To do = A single number is wanted: how many lines of the data include the string "right".

Supplied data =
╔══

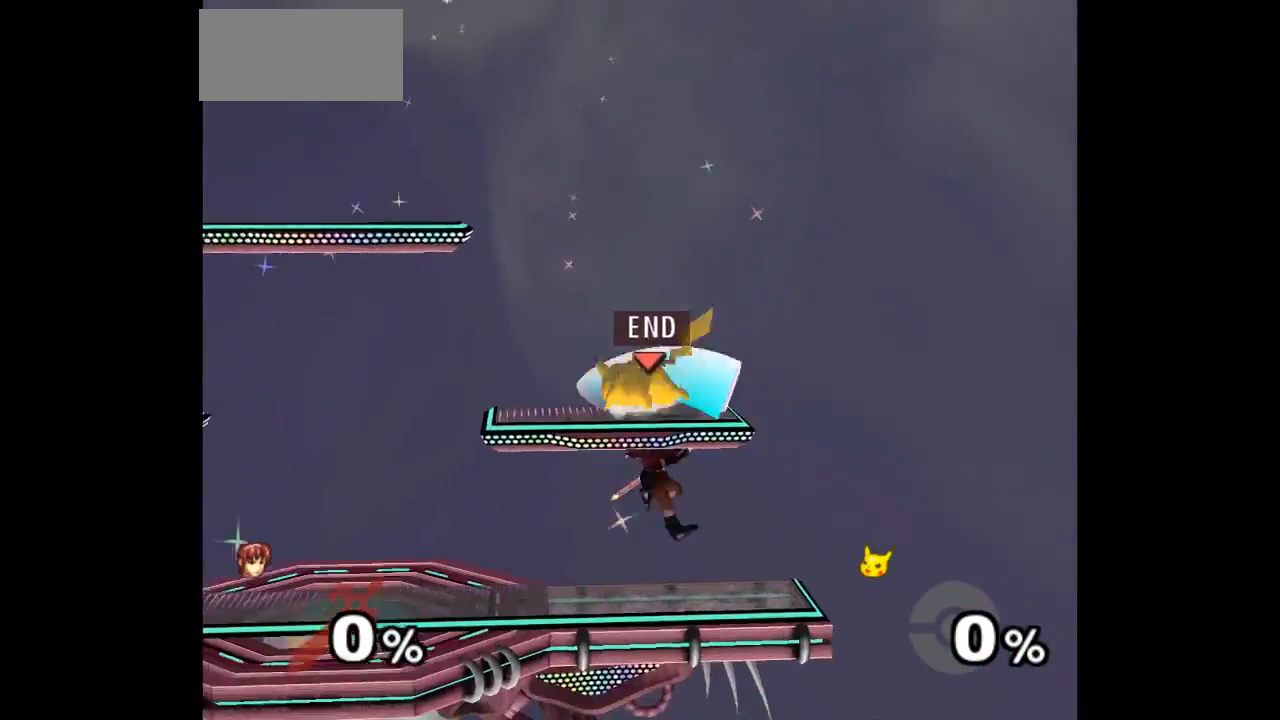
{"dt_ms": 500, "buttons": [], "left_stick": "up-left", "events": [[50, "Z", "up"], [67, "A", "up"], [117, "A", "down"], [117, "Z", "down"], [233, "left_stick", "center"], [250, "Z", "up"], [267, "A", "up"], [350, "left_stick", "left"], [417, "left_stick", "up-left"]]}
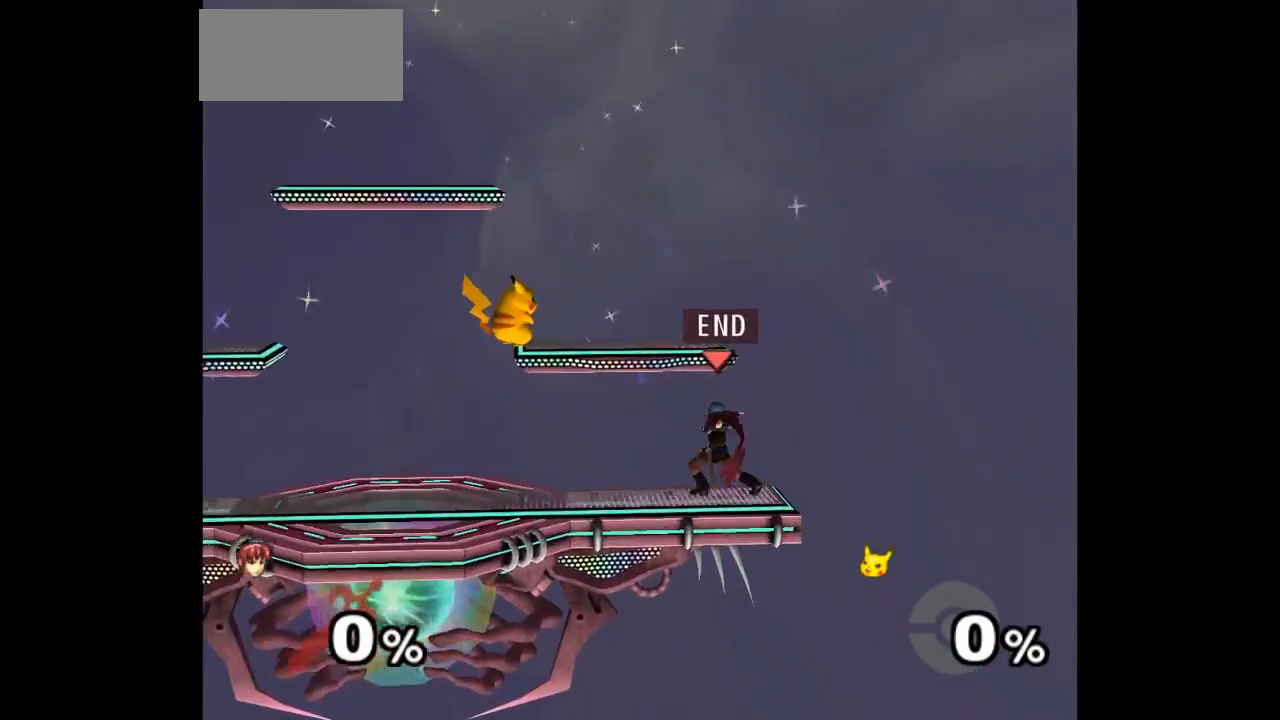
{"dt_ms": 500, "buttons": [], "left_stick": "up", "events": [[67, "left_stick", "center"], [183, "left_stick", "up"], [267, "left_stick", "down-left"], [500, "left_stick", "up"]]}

╚══
╔══

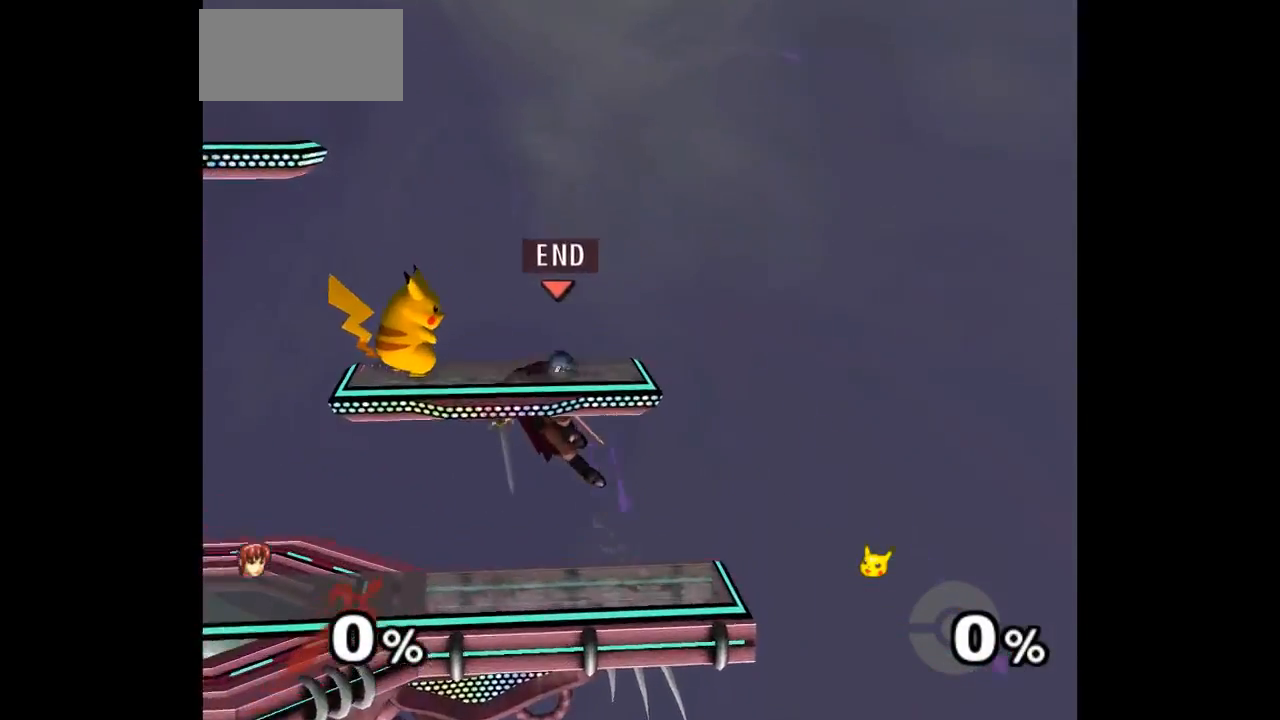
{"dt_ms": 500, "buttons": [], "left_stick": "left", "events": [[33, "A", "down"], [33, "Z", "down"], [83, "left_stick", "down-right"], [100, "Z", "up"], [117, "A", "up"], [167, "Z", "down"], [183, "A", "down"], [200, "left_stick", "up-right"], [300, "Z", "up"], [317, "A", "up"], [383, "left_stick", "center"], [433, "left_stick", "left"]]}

╚══
╔══

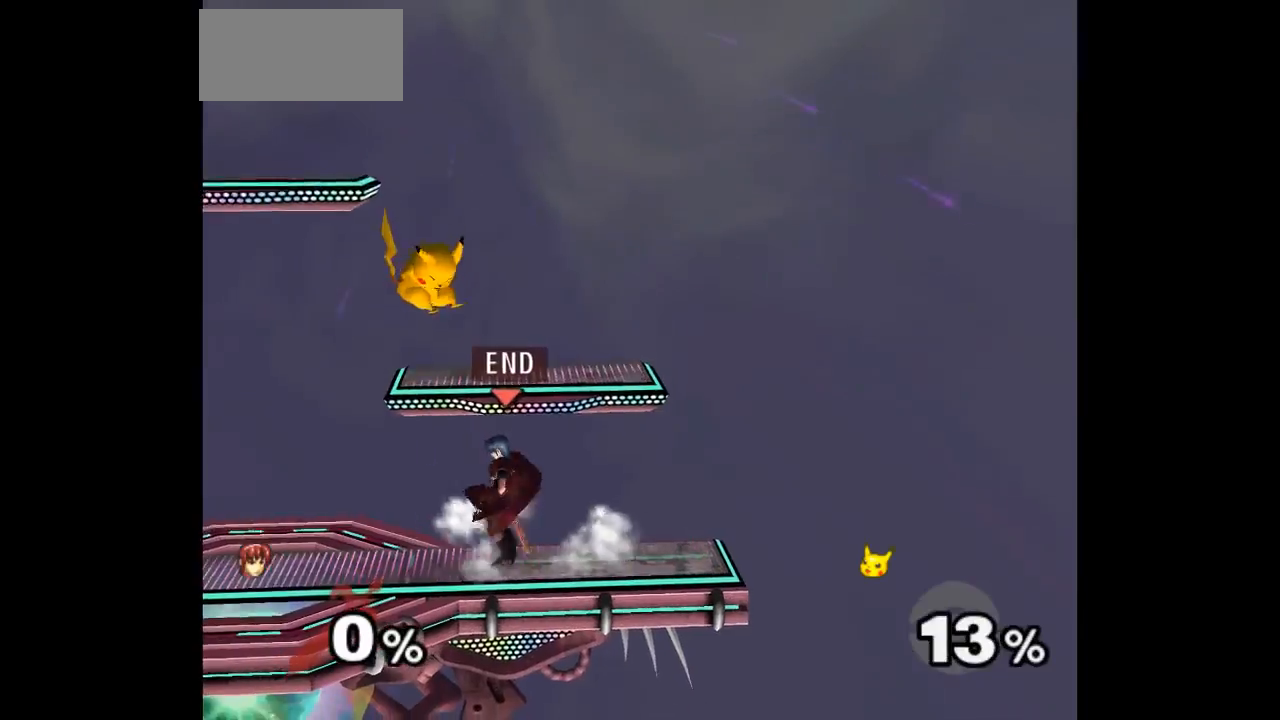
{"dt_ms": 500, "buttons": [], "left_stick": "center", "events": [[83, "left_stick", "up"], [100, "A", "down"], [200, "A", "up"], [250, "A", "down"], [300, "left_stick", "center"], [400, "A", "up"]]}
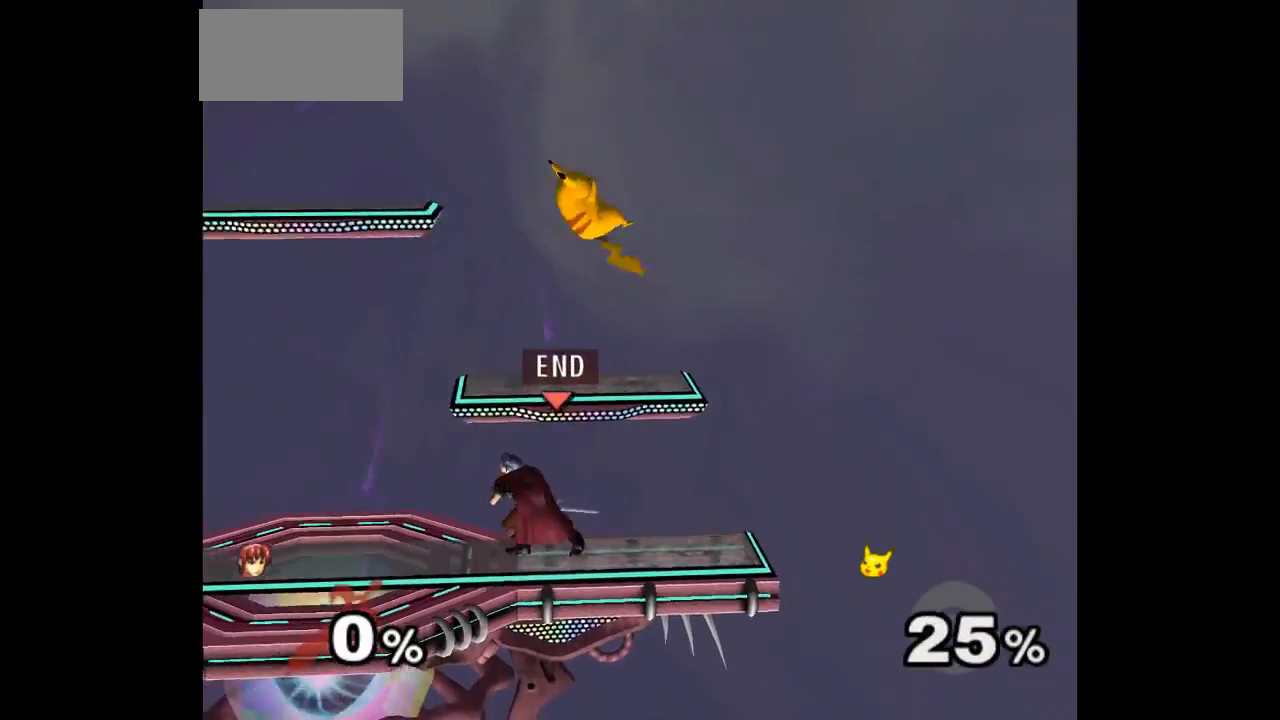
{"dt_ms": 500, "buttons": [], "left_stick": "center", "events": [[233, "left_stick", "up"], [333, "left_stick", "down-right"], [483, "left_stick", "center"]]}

╚══

Output for this task = 2